(TASK INSTRUCTIONS):
Update these records by changing "Anzeige" to "Werbung" wherever it appears, and leave everything else the same.

══════

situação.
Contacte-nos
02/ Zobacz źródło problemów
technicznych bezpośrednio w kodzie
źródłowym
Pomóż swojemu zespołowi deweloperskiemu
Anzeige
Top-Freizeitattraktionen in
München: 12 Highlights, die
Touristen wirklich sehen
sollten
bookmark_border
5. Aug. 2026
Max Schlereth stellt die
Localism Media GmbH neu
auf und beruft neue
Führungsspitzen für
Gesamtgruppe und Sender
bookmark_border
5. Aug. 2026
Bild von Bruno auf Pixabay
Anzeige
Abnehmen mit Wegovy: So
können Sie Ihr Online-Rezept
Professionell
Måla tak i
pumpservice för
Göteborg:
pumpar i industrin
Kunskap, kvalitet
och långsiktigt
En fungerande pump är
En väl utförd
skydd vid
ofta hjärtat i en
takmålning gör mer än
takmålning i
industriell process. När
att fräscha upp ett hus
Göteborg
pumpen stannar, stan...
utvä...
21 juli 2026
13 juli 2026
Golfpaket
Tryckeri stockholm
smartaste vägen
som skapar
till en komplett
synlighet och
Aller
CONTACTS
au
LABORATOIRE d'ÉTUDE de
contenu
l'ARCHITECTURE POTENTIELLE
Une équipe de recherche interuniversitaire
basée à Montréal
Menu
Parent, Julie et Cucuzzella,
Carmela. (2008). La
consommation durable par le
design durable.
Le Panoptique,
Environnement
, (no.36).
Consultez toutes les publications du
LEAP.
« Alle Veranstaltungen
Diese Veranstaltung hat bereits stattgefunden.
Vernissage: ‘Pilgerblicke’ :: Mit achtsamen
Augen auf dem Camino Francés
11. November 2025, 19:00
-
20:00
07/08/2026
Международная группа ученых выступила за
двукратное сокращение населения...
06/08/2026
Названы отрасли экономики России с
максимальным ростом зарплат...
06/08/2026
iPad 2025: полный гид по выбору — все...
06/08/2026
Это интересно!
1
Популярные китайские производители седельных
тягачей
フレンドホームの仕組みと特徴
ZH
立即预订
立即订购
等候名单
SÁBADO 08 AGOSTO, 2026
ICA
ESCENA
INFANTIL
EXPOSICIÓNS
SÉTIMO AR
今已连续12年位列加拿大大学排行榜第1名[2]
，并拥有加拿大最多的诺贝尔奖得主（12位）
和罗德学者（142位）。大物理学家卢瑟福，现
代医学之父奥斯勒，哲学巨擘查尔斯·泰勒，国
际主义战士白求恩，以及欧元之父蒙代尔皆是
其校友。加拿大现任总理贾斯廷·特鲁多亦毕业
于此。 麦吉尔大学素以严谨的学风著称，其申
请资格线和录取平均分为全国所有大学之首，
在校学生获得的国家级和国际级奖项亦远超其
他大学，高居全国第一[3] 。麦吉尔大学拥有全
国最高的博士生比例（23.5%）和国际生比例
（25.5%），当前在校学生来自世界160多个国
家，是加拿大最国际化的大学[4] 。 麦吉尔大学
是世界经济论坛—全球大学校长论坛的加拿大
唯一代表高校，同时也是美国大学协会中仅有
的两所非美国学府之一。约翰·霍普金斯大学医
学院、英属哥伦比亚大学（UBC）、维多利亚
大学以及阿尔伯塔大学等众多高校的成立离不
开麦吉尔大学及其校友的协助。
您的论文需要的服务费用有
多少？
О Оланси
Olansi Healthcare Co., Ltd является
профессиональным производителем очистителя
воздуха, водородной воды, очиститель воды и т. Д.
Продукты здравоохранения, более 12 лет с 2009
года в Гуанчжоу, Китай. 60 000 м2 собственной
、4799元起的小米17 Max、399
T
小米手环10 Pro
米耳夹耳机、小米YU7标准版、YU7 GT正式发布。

══════

(SOLUTION):
situação.
Contacte-nos
02/ Zobacz źródło problemów
technicznych bezpośrednio w kodzie
źródłowym
Pomóż swojemu zespołowi deweloperskiemu
Werbung
Top-Freizeitattraktionen in
München: 12 Highlights, die
Touristen wirklich sehen
sollten
bookmark_border
5. Aug. 2026
Max Schlereth stellt die
Localism Media GmbH neu
auf und beruft neue
Führungsspitzen für
Gesamtgruppe und Sender
bookmark_border
5. Aug. 2026
Bild von Bruno auf Pixabay
Werbung
Abnehmen mit Wegovy: So
können Sie Ihr Online-Rezept
Professionell
Måla tak i
pumpservice för
Göteborg:
pumpar i industrin
Kunskap, kvalitet
och långsiktigt
En fungerande pump är
En väl utförd
skydd vid
ofta hjärtat i en
takmålning gör mer än
takmålning i
industriell process. När
att fräscha upp ett hus
Göteborg
pumpen stannar, stan...
utvä...
21 juli 2026
13 juli 2026
Golfpaket
Tryckeri stockholm
smartaste vägen
som skapar
till en komplett
synlighet och
Aller
CONTACTS
au
LABORATOIRE d'ÉTUDE de
contenu
l'ARCHITECTURE POTENTIELLE
Une équipe de recherche interuniversitaire
basée à Montréal
Menu
Parent, Julie et Cucuzzella,
Carmela. (2008). La
consommation durable par le
design durable.
Le Panoptique,
Environnement
, (no.36).
Consultez toutes les publications du
LEAP.
« Alle Veranstaltungen
Diese Veranstaltung hat bereits stattgefunden.
Vernissage: ‘Pilgerblicke’ :: Mit achtsamen
Augen auf dem Camino Francés
11. November 2025, 19:00
-
20:00
07/08/2026
Международная группа ученых выступила за
двукратное сокращение населения...
06/08/2026
Названы отрасли экономики России с
максимальным ростом зарплат...
06/08/2026
iPad 2025: полный гид по выбору — все...
06/08/2026
Это интересно!
1
Популярные китайские производители седельных
тягачей
フレンドホームの仕組みと特徴
ZH
立即预订
立即订购
等候名单
SÁBADO 08 AGOSTO, 2026
ICA
ESCENA
INFANTIL
EXPOSICIÓNS
SÉTIMO AR
今已连续12年位列加拿大大学排行榜第1名[2]
，并拥有加拿大最多的诺贝尔奖得主（12位）
和罗德学者（142位）。大物理学家卢瑟福，现
代医学之父奥斯勒，哲学巨擘查尔斯·泰勒，国
际主义战士白求恩，以及欧元之父蒙代尔皆是
其校友。加拿大现任总理贾斯廷·特鲁多亦毕业
于此。 麦吉尔大学素以严谨的学风著称，其申
请资格线和录取平均分为全国所有大学之首，
在校学生获得的国家级和国际级奖项亦远超其
他大学，高居全国第一[3] 。麦吉尔大学拥有全
国最高的博士生比例（23.5%）和国际生比例
（25.5%），当前在校学生来自世界160多个国
家，是加拿大最国际化的大学[4] 。 麦吉尔大学
是世界经济论坛—全球大学校长论坛的加拿大
唯一代表高校，同时也是美国大学协会中仅有
的两所非美国学府之一。约翰·霍普金斯大学医
学院、英属哥伦比亚大学（UBC）、维多利亚
大学以及阿尔伯塔大学等众多高校的成立离不
开麦吉尔大学及其校友的协助。
您的论文需要的服务费用有
多少？
О Оланси
Olansi Healthcare Co., Ltd является
профессиональным производителем очистителя
воздуха, водородной воды, очиститель воды и т. Д.
Продукты здравоохранения, более 12 лет с 2009
года в Гуанчжоу, Китай. 60 000 м2 собственной
、4799元起的小米17 Max、399
T
小米手环10 Pro
米耳夹耳机、小米YU7标准版、YU7 GT正式发布。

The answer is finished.